Nuts are among the foods that are the most nutrient-dense. They are excellent supplements for promoting hair development and nourishing skin because they include good fats, which are crucial for the heart and helpful in decreasing bad cholesterol.

More nutrient-rich foods in women's diets, as they age, maintain their energy levels. A low iron level may be the reason for your persistent fatigue, lack of energy, or both.

Almonds

Almonds are high in iron, potassium, zinc, riboflavin, calcium, copper, magnesium, protein, fiber, and vitamin E. They lower cholesterol, control blood pressure, enhance cognition, keep blood sugar levels stable, and prevent cancer.


Dates

Dates have high levels of micronutrients such as selenium, manganese, magnesium, and copper. Dates are excellent for your bones, your skin, and your energy levels.

Pistachios

Pistachios are high in healthy fats, fiber, protein, vitamin B6, and thiamine. They improve gut, eye, and sleep health and lower the risk of colon cancer.

Walnuts

Walnuts contain a lot of antioxidants. They are recognized as a great plant source of omega-3 fatty acids, which help decrease inflammation, support gastrointestinal health, and boost cognition.

Cashews

Cashews are high in iron and copper, which help in haemoglobin production. Consuming cashews regularly can aid in controlling blood pressure and blood sugar levels.
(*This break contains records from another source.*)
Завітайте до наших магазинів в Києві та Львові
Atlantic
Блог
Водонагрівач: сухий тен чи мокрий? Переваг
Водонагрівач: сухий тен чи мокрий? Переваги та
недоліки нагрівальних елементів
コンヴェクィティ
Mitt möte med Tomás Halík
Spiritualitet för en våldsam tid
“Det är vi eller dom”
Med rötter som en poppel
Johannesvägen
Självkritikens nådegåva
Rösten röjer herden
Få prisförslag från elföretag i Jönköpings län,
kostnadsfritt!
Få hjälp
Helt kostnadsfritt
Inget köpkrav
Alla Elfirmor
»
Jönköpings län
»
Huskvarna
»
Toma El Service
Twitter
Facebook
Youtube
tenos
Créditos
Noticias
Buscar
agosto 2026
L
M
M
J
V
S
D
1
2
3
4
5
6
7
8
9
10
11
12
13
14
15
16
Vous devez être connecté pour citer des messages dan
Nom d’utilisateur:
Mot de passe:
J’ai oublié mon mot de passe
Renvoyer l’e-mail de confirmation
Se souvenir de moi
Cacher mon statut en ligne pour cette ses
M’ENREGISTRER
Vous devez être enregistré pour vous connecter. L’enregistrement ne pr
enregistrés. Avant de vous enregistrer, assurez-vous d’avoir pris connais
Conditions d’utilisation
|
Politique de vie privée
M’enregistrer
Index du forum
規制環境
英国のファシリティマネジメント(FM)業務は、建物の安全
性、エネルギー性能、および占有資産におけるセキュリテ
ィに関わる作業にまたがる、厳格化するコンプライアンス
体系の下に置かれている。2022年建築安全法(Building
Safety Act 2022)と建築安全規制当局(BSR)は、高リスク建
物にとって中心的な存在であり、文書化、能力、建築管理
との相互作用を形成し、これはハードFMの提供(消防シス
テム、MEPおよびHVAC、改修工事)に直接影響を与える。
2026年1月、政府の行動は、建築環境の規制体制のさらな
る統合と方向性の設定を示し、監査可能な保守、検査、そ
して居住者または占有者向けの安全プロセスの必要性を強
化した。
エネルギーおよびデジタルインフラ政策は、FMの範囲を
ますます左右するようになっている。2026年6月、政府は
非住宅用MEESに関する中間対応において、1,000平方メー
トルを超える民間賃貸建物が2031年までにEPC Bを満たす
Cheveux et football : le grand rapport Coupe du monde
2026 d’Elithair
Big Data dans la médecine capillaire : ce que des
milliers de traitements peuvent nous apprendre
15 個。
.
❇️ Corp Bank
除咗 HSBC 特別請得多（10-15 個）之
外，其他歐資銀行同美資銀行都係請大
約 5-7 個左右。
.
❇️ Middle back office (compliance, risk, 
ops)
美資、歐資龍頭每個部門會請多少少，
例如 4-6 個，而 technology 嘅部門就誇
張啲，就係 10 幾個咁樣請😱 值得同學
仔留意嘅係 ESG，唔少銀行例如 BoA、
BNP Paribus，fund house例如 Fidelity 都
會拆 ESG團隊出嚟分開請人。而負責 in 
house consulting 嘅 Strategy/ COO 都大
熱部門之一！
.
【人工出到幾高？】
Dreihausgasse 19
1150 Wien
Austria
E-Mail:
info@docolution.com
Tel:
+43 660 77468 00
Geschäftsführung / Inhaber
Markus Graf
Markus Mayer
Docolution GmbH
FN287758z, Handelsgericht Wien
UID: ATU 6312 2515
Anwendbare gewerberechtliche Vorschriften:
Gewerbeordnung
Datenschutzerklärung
The mineral iron is crucial for the body. The body must produce haemoglobin, a protein found in red blood cells that carries oxygen from the lungs to the rest of the body. Including these nuts in your diet can help you meet your daily iron requirement. Nuts should be soaked for at least 6 to 8 hours because of their heated potency. Soaking decreases its heat, eliminates phytic acid/tannins, and allows us to easily absorb nourishment from it.